The Cost of Accessibility
By Adrian Sutton
Austin Seraphin’s posts on his experiences using the Voice Over technology in iPhone and Mac OS has been mentioned fairly widely and they are definitely worth reading. Many people understand that blind users, and people with other forms of disabilities, are dependent on screen readers to interact with computers, but what is likely to come as a shock is just how expensive high quality screen readers can be:
I joyfully look forward to the day when blind people finally catch on and realize that for $700, HALF the cost of JAWS for Windows, the most popular software used or rather pushed on the blind, they can get a fully functional computer that delivers a superior experience and comes with a superior screen reader with superior speech. JAWS standard edition turns out to be $895 on the online store, professional $1095 but that still doubles the cost of a computer for users who need a screen reader. There are open source screen readers and my understanding is that some of them are quite good, but the defacto-standard is very much JAWS. Most accessibility testing that is done is with JAWS and so it’s an up-hill battle to use anything else.
If you keep that cost in mind, you can understand why old versions of screen reader software are so common. It also brings a new understanding to the blog post from the IE9 team indicating that screen readers would need to be updated to work with it:
IE9 fundamentally changes how users interact with the browser and how the browser takes advantage of the entire PC. Those changes also impact how assistive technology interacts with IE, which necessitates updates from some assistive technology. For example, the new notification model is not read by many screen readers, and screen readers can no longer depend on the GDI display subsystem since IE9 uses Windows Direct2D and DirectWrite as part of enabling hardware-accelerated HTML5. The move to Direct2D and DirectWrite may well make sense, though it’s disappointing that screen readers felt the need to depend on a display sub-system instead of proper accessibility APIs for some reason.

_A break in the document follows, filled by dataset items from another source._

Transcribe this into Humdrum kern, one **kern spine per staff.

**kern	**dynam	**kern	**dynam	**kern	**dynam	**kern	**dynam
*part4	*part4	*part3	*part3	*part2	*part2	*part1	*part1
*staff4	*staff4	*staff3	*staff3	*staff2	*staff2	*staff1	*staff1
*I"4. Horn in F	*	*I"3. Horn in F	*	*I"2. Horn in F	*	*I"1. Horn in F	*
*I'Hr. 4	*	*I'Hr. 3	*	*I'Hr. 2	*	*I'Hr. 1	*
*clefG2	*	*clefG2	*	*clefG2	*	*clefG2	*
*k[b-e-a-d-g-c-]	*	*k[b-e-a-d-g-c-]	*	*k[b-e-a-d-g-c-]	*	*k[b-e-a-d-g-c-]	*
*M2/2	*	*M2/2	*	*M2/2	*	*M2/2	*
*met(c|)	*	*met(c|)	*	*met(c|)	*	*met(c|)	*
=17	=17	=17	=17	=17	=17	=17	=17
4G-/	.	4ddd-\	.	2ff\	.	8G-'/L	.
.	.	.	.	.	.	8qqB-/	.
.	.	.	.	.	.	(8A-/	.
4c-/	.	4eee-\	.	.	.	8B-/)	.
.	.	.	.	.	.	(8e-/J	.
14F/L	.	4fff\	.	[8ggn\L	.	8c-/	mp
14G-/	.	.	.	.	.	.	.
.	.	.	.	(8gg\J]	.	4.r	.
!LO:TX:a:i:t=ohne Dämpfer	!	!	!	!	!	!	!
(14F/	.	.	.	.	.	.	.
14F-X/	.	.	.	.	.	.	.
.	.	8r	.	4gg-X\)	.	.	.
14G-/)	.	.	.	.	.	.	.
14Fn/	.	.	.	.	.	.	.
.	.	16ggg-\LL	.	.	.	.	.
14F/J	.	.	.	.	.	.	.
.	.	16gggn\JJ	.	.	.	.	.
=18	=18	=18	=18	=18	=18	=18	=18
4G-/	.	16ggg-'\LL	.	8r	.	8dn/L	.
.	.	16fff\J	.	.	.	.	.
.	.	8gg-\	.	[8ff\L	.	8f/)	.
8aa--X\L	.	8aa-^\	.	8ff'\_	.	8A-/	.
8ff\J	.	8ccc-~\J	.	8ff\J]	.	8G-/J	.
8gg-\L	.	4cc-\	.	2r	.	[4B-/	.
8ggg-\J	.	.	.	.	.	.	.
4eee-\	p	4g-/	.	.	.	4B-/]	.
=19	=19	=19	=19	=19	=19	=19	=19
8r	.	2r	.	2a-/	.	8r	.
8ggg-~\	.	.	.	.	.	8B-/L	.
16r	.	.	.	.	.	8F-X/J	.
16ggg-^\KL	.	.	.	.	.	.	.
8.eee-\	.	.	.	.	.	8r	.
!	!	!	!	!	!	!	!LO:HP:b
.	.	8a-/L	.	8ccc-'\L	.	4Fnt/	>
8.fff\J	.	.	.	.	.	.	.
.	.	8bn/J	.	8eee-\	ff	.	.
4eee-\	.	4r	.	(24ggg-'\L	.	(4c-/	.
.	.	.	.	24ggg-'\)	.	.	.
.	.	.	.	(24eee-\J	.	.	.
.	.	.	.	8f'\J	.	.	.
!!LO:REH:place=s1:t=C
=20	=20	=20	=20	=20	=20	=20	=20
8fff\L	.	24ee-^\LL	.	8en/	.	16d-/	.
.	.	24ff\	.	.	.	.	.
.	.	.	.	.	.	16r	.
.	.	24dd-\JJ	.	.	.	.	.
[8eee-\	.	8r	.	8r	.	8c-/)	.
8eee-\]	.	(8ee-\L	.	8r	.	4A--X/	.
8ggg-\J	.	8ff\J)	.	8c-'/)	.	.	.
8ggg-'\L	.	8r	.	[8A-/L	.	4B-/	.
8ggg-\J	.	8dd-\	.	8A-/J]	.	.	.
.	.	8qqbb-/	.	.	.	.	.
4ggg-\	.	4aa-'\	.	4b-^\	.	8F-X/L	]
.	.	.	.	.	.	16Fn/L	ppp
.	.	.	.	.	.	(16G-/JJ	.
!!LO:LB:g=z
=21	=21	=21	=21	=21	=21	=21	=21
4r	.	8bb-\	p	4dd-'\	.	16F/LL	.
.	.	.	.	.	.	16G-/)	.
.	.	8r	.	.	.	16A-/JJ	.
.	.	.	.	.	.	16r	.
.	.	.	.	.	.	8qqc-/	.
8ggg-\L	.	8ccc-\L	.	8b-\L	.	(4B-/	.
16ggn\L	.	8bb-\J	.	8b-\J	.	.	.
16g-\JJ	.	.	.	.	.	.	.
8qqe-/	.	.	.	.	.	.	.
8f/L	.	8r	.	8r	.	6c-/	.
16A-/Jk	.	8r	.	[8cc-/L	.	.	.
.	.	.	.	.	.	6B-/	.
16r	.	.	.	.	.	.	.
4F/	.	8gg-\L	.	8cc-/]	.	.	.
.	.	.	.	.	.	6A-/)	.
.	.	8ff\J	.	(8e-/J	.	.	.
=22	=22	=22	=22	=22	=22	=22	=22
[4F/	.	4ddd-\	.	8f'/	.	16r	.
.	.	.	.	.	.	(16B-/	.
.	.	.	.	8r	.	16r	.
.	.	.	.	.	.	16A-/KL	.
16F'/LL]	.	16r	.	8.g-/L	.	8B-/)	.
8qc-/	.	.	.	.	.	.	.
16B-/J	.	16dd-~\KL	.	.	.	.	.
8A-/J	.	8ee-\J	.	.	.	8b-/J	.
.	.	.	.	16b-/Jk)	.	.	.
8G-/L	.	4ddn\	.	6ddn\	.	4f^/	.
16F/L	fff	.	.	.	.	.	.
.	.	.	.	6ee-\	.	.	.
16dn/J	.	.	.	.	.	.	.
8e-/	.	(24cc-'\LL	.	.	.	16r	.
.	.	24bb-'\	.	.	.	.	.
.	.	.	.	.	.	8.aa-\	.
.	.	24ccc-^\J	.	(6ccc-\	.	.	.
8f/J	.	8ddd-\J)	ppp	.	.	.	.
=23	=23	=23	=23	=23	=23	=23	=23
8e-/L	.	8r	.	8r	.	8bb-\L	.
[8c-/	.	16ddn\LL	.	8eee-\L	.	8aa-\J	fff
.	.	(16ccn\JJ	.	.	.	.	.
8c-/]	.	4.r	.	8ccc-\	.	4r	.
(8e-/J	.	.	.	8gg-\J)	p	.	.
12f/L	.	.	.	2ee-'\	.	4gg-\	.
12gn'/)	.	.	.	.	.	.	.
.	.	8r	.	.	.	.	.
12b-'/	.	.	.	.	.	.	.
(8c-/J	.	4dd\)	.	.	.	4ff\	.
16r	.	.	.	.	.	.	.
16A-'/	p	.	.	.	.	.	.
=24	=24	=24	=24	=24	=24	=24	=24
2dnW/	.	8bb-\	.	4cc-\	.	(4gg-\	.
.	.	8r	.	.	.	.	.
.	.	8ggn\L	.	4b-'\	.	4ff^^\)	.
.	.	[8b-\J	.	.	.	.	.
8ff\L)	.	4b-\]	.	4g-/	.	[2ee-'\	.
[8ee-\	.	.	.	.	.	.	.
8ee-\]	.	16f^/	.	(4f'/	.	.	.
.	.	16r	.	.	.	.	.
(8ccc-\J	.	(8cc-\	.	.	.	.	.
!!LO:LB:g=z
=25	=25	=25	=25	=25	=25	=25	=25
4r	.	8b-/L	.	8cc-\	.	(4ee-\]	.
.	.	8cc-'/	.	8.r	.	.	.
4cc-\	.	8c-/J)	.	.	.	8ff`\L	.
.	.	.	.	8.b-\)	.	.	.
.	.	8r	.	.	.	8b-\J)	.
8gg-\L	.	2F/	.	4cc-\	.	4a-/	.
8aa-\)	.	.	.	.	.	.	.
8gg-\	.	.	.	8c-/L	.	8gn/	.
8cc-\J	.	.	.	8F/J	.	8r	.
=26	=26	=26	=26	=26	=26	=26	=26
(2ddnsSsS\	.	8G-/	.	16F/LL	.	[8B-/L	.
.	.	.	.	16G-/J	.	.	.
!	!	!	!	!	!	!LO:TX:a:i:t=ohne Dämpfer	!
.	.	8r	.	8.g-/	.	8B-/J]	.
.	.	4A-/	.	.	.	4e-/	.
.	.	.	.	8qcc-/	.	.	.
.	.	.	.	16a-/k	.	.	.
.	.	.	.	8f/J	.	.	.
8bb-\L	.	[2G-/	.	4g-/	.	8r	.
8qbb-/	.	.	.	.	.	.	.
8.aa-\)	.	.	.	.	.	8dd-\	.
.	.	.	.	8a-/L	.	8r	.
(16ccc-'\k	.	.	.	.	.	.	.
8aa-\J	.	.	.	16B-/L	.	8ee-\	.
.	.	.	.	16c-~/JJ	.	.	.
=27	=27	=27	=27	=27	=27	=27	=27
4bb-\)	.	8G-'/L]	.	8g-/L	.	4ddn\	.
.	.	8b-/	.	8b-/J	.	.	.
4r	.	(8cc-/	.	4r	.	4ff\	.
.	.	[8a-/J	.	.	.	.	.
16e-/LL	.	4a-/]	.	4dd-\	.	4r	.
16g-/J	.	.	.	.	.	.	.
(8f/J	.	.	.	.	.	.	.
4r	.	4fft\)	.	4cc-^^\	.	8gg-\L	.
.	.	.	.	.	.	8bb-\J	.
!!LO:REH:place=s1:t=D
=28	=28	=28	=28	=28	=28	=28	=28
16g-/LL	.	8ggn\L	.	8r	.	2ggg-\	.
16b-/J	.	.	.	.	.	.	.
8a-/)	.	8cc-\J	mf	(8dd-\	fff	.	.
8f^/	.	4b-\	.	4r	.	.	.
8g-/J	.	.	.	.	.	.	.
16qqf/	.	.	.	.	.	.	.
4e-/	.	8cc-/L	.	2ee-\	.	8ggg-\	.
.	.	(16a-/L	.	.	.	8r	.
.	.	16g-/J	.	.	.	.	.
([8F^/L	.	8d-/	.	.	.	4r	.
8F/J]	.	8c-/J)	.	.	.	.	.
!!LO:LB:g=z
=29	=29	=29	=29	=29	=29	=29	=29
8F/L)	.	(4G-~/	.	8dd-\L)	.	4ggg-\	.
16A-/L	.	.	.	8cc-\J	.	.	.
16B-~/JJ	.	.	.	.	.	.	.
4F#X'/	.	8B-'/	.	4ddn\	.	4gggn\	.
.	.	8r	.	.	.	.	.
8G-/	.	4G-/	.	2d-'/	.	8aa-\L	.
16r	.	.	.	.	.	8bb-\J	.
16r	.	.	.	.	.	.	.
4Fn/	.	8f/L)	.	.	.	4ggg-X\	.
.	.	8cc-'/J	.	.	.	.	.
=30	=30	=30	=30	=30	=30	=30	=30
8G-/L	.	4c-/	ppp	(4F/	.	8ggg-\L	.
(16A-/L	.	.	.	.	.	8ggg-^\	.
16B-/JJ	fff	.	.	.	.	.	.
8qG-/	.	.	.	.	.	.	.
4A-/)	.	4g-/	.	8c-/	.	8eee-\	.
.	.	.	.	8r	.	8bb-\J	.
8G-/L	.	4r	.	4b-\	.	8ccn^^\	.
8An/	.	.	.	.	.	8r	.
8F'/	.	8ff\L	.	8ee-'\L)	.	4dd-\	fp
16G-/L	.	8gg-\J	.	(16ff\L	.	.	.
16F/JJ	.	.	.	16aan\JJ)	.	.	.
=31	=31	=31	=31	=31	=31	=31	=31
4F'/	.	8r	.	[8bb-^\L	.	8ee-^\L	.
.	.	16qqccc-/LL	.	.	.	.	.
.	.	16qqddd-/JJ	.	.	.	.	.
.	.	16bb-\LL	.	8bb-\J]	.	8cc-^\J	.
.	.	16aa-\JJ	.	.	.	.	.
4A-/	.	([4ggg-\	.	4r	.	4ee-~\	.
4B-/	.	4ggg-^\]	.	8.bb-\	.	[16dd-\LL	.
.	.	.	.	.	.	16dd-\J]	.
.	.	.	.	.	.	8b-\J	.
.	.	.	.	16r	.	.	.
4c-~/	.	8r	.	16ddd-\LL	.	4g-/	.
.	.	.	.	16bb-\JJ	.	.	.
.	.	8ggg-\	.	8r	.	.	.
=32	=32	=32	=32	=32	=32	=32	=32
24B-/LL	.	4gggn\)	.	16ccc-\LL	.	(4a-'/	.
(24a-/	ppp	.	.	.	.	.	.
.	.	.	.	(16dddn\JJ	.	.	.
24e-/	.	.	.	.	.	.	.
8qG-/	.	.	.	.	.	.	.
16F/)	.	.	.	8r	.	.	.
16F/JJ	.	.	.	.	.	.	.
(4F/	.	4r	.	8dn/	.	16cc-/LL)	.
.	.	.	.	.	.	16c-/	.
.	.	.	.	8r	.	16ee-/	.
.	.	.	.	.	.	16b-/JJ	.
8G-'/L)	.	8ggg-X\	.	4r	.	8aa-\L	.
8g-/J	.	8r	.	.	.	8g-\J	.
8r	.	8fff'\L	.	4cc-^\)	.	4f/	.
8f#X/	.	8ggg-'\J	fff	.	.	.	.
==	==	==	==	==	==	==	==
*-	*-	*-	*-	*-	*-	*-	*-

However, I find it quite appalling that the new notification model is inaccessible. Surely there is, or should be, a standard set of Windows APIs that can provide this kind of notification in a way that is also accessible to screen readers.
It seems to me that having the full screen reader API built in to the OS and maintained, as a priority, by the OS team is a pretty revolutionary step forward in terms of both reducing the cost of accessibility and improving it’s quality. It sounds like we still have an awfully long way to go though.